Automatic Dummy Variables in R

2019-02-20 04:14发布

问题:

I have the following data frame which is created below:

temp <- as.data.frame(with(uadm, table(prlo_state_code)))

I am looking to create 11 dummy variables. One for each of the top 10 and an 'other'. The top 10 can easily be found with:

#top10
temp <- temp[order(temp$Freq, decreasing=T),]
head(temp, n=10)

I know R is great, so I am assuming there is an easy to auto-create (and name) the dummy variables from the top 10 and collapse the rest into a final dummy called 'other.'

Thanks in advance for any help or insight.

回答1:

You rarely need dummy variables -- R silently creates them for you.

If you just want to put all the classes that are not in the top 10 together, you can simply use ifelse and %in%.

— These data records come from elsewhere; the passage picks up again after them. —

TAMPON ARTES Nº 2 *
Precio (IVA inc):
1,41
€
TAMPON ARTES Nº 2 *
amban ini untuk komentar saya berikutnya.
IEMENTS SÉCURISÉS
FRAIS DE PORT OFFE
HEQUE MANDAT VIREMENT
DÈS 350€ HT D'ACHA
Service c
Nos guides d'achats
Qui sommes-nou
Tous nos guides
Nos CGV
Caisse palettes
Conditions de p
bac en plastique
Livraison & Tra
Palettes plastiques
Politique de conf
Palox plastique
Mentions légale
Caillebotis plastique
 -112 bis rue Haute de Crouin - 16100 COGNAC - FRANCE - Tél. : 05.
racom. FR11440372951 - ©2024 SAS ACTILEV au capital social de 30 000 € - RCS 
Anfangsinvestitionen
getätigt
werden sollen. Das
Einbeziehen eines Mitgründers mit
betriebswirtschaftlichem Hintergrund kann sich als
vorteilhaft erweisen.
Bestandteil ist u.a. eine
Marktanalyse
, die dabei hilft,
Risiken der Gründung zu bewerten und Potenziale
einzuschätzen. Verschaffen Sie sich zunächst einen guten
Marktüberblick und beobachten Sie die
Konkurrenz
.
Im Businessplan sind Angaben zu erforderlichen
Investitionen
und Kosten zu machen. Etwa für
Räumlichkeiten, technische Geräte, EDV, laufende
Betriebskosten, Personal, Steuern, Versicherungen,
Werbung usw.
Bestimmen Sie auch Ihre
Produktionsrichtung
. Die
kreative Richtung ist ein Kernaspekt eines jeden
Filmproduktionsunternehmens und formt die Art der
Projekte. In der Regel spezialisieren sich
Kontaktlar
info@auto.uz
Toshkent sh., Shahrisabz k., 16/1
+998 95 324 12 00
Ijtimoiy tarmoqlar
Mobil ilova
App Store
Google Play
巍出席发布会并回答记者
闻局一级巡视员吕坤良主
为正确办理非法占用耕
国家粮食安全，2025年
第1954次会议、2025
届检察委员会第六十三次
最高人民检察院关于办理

x <- sample( LETTERS, 1e4, replace=TRUE, p=runif(26) )
top10 <- names( sort(table(x), decreasing=TRUE)[1:10] )
y <- ifelse( x %in% top10, as.character(x), "Rest" )
table(y)

If you absolutely need dummy variables, you can create them with model.matrix.

model.matrix(~y) 


回答2:

R's regression functions will make up the necessary columns in the model.matrix when a factor-classed variable is entered in a formula.. It's all automatic. The default contrast is between the first factor level and each of the other levels, so-called "treatment constrasts". Other choices are possible.